L’argomento dell’ultima catechesi è senz’altro sgradevole per la mentalità diffusa, perché ha tematizzato il valore del negativo come ambito privilegiato di discernimento. A un mondo (e non di rado a dei cristiani) che si anestetizza con consumi e intrattenimenti per non sentire, se non a livello delle mucose, il Papa ha ricordato che solo “sentendo” si può imparare a leggere la propria vita (“Il discernimento […] non è principalmente un procedimento logico; esso verte sulle azioni, e le azioni hanno una connotazione affettiva anche, che va riconosciuta, perché Dio parla al cuore”).

All’uomo che, come ogni altro vivente dall’ameba in su, fugge dal dolore e persegue il piacere, è necessario invece fermarsi e ascoltare anche il proprio dolore, la propria fatica, la propria tristezza.

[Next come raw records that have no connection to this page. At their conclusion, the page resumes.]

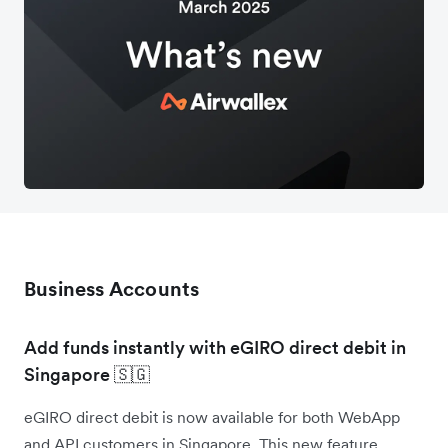
Business Accounts
Add funds instantly with eGIRO direct debit in
Singapore 🇸🇬
eGIRO direct debit is now available for both WebApp
and API customers in Singapore. This new feature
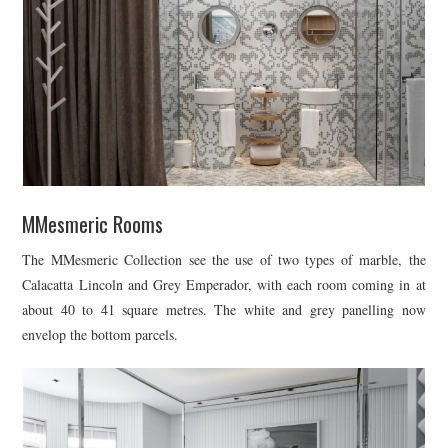
MMesmeric Rooms
The MMesmeric Collection see the use of two types of marble, the
Calacatta Lincoln and Grey Emperador, with each room coming in at
about 40 to 41 square metres. The white and grey panelling now
envelop the bottom parcels.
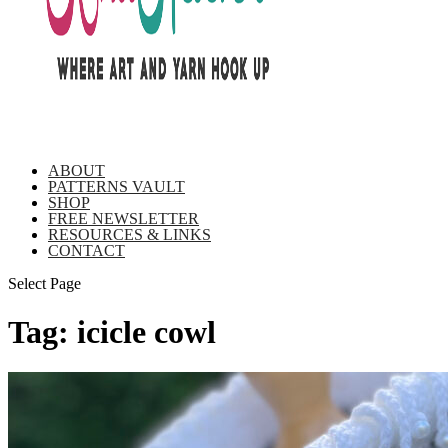
ABOUT
PATTERNS VAULT
SHOP
FREE NEWSLETTER
RESOURCES & LINKS
CONTACT
Select Page
Tag:
icicle cowl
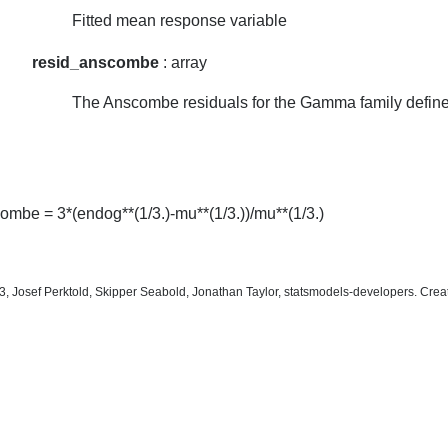
Fitted mean response variable
resid_anscombe
: array
The Anscombe residuals for the Gamma family defin
ombe = 3*(endog**(1/3.)-mu**(1/3.))/mu**(1/3.)
, Josef Perktold, Skipper Seabold, Jonathan Taylor, statsmodels-developers. Cre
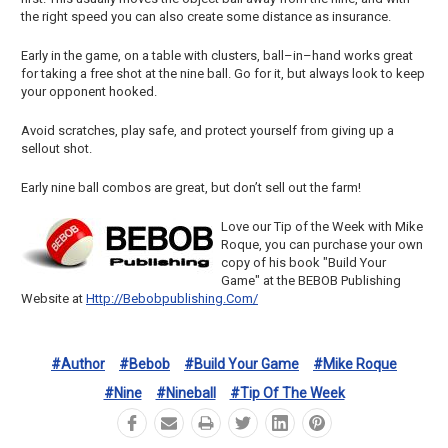
the right speed you can also create some distance as insurance.
Early in the game, on a table with clusters, ball–in–hand works great
for taking a free shot at the nine ball. Go for it, but always look to keep
your opponent hooked.
Avoid scratches, play safe, and protect yourself from giving up a
sellout shot.
Early nine ball combos are great, but don’t sell out the farm!
Love our Tip of the Week with Mike
Roque, you can purchase your own
copy of his book "Build Your
Game" at the BEBOB Publishing
Website at
Http://bebobpublishing.com/
#author
#bebob
#build Your Game
#mike Roque
#nine
#nineball
#tip Of The Week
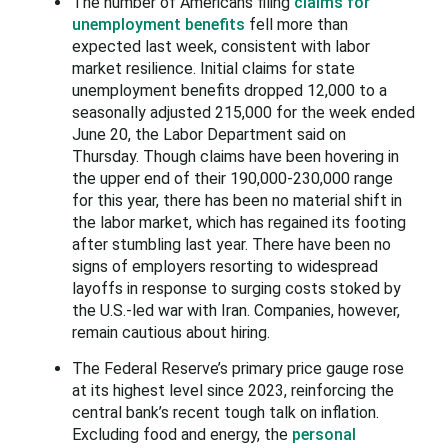
The number of Americans filing
claims for
unemployment benefits
fell more than
expected last week, consistent with labor
market resilience. Initial claims for state
unemployment benefits ​dropped 12,000 to a
seasonally adjusted 215,000 for the week ended
June ‌20, the Labor Department said on
Thursday. Though claims have been hovering in
the upper end of their 190,000-230,000 range
for this year, there has been no material shift in
the ​labor market, which has regained its footing
after stumbling last year. There have been ​no
signs of employers resorting to widespread
layoffs in response to surging costs stoked by
‌the U.S.-led ⁠war with Iran. Companies, however,
remain cautious about hiring.
The Federal Reserve’s primary price gauge rose
at its highest level since 2023, reinforcing the
central bank’s recent tough talk on inflation.
Excluding food and energy, the
personal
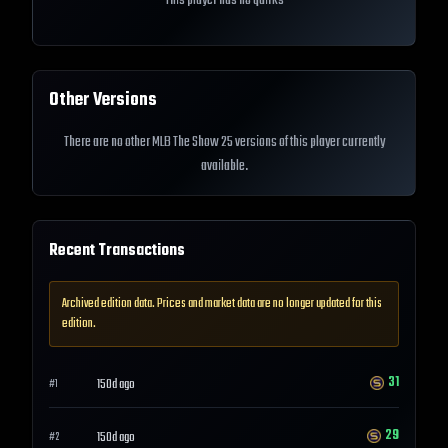
This player has no quirks
Other Versions
There are no other MLB The Show 25 versions of this player currently
available.
Recent Transactions
Archived edition data. Prices and market data are no longer updated for this
edition.
31
150d ago
#
1
29
150d ago
#
2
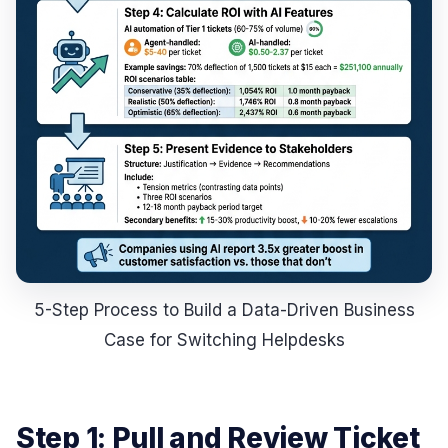
5-Step Process to Build a Data-Driven Business
Case for Switching Helpdesks
Step 1: Pull and Review Ticket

Ascoltare non significa assecondare: ma soffocare quella voce tanto sgradita ottiene solo il risultato di darle un potere nascosto e pervasivo. Far emergere la voce della tristezza invece ci permette di scoprire, anzitutto, che c’è tristezza e tristezza, come c’è gioia e gioia, e come ci sono gioie epidermiche e inconsistenti, atte solo ad avvitarci sempre più su noi stessi, in un disperato tentativo di scappare dalla morte facendoci finire esattamente lì dentro, così ci sono tristezze che non sanno di morte, ma di vita, punture salutari che riattivano la nostra coscienza, pungoli nell’anima con cui lo Spirito Santo ci sprona, con dolcezza e fermezza, a riconsiderare la nostra vita, per un di più possibile.

Come riconoscere questo tipo di tristezza, santa e salutare, da quella mortifera che vorrebbe risucchiarci come in un gorgo nero e farci sparire in un autodistruttivo impulso di morte?

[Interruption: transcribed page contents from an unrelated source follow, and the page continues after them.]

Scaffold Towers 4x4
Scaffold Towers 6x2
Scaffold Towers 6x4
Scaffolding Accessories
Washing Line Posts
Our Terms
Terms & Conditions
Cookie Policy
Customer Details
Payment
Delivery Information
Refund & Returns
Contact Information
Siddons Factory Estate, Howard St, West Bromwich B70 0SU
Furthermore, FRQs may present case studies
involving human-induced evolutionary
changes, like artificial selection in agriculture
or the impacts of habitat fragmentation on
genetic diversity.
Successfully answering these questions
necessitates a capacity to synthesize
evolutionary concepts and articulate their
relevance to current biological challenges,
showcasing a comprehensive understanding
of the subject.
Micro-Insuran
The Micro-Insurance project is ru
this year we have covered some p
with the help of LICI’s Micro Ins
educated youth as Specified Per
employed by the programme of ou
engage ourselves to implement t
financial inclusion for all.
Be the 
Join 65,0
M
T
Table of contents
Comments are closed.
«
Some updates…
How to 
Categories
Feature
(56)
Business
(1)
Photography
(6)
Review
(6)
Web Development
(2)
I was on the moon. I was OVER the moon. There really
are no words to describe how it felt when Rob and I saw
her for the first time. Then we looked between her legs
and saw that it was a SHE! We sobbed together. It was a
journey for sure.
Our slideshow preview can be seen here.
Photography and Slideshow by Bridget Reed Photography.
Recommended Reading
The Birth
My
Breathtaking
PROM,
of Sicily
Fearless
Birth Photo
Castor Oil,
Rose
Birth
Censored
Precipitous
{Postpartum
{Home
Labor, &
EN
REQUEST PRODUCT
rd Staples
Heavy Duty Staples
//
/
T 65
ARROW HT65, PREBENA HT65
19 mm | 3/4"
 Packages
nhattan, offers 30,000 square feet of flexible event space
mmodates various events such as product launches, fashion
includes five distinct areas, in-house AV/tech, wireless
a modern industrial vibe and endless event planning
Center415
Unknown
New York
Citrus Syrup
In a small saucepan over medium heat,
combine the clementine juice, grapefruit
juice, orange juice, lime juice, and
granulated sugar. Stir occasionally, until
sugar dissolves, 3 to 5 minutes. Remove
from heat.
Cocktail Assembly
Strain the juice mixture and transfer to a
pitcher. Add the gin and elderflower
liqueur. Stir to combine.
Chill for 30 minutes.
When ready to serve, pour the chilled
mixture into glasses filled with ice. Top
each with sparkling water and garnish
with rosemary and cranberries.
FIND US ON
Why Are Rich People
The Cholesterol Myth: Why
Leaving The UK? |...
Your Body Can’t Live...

Occorre osservarne il moto: quando una tristezza è da Dio, essa denuncia in modo molto acuto, doloroso, un male in cui siamo, ci spinge ad ammetterlo a noi stessi, ma al contempo ci palesa un oltre, ci mostra una possibilità alternativa per noi, ci spinge a camminare, a cambiare, a riparare. Ci attiva.

Quando invece la tristezza è dal nemico, che attaccando la nostra mente con argomenti cavillosi e tormentanti vuole impedirci di progredire nel bene, ha delle caratteristiche molto diverse: anzitutto, ha sempre il passato come argomento, nella forma del rimorso, del rimpianto, del rancore, del senso di colpa, ecc. In questo modo ci inchioda, inducendoci a vedere che non ci sono per noi possibilità di cambiamento, e che la cosa migliore da fare è rassegnarsi, fermarsi, sdraiarsi al buio. Questo secondo tipo di tristezza ci spegne.

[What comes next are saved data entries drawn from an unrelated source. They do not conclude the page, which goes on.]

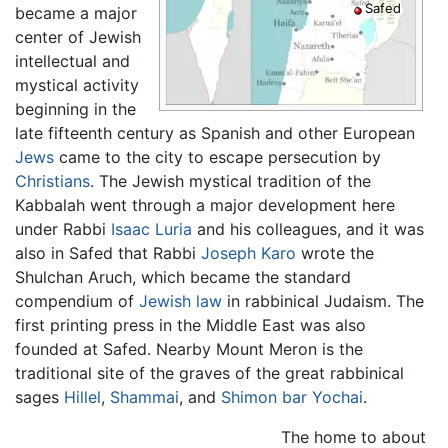
Safed
became a major
center of Jewish
intellectual and
mystical activity
beginning in the
late fifteenth century as Spanish and other European
Jews
came to the city to escape persecution by
Christians
. The Jewish mystical tradition of the
Kabbalah went through a major development here
under Rabbi
Isaac Luria
and his colleagues, and it was
also in Safed that Rabbi
Joseph Karo
wrote the
Shulchan Aruch, which became the standard
compendium of
Jewish law
in rabbinical Judaism. The
first printing press in the Middle East was also
founded at
Safed
. Nearby Mount Meron is the
traditional site of the graves of the great rabbinical
sages
Hillel
,
Shammai
, and
Shimon bar Yochai
.
The home to about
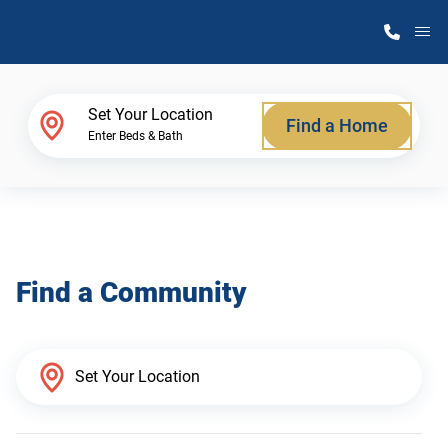
M
Home Finder
Set Your Location
Find a Home
Enter Beds & Bath
Our Homes
Get Started
Find a Community
Why Atlantic Homes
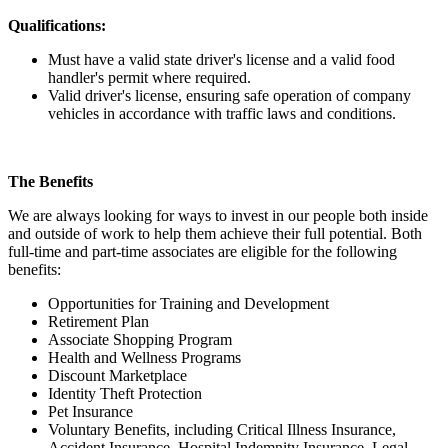
Qualifications:
Must have a valid state driver's license and a valid food
handler's permit where required.
Valid driver's license, ensuring safe operation of company
vehicles in accordance with traffic laws and conditions.
The Benefits
We are always looking for ways to invest in our people both inside
and outside of work to help them achieve their full potential. Both
full-time and part-time associates are eligible for the following
benefits:
Opportunities for Training and Development
Retirement Plan
Associate Shopping Program
Health and Wellness Programs
Discount Marketplace
Identity Theft Protection
Pet Insurance
Voluntary Benefits, including Critical Illness Insurance,
Accident Insurance, Hospital Indemnity Insurance, Legal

Mentre la tristezza che viene da Dio è costruttiva perché ci invoglia a riconsiderare sotto una luce diversa la nostra vita, quella che viene dalla tentazione ci vuole scoraggiare dal progredire, presentandoci un’idea cristallizzata, stagnante, di noi e delle nostre mancanze (sia nel senso di colpe, che di vuoti).

È chiaro che per imparare a distinguere questi due tipi di disagio occorre avere il coraggio di guardarli da vicino anzitutto ammettendoli: troppo spesso, anche negli ambienti di Chiesa, si evade in un ottimismo trionfalistico che alimenta illusioni anziché dissiparle. I Cristiani non devono avere paura di tematizzare il buio, perché la Resurrezione del Signore riempie di luce tutti gli spazi bui della vita, tutte le tristezze, tutte le morti. Integrando il disagio e imparando a riconoscerne la voce, anzi, le voci, non saremo più “sballottati qua e là”, ma sapremo accogliere le emozioni costruttivamente, sotto la guida della ragione e della volontà illuminate dallo Spirito.